Study material: Begin

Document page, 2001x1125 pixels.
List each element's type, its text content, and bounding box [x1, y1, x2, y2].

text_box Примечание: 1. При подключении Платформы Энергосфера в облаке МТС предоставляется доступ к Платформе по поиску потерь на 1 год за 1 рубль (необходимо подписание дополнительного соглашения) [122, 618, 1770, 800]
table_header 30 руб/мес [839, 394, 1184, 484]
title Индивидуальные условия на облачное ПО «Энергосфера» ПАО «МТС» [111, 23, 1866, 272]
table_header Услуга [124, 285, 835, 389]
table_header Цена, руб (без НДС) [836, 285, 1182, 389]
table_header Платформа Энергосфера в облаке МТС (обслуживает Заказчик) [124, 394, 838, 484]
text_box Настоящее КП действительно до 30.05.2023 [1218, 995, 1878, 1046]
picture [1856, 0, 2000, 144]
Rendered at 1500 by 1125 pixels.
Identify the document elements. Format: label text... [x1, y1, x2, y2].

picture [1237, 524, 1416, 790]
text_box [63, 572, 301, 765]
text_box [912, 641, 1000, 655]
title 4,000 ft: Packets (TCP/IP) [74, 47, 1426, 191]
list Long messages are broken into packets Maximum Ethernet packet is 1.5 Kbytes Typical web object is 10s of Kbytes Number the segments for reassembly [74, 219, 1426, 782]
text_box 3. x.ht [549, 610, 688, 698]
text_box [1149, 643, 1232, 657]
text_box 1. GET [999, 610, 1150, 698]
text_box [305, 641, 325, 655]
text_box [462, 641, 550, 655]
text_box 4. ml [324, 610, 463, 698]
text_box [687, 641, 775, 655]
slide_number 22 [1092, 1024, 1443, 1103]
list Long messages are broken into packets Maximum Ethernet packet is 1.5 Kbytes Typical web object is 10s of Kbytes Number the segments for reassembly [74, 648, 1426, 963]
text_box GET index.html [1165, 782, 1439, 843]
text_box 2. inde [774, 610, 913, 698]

Study material: End

## Task prompt
Within the lines above, find those holding the word "pixels" and copy them.

## Exercise result
Document page, 2001x1125 pixels.
Rendered at 1500 by 1125 pixels.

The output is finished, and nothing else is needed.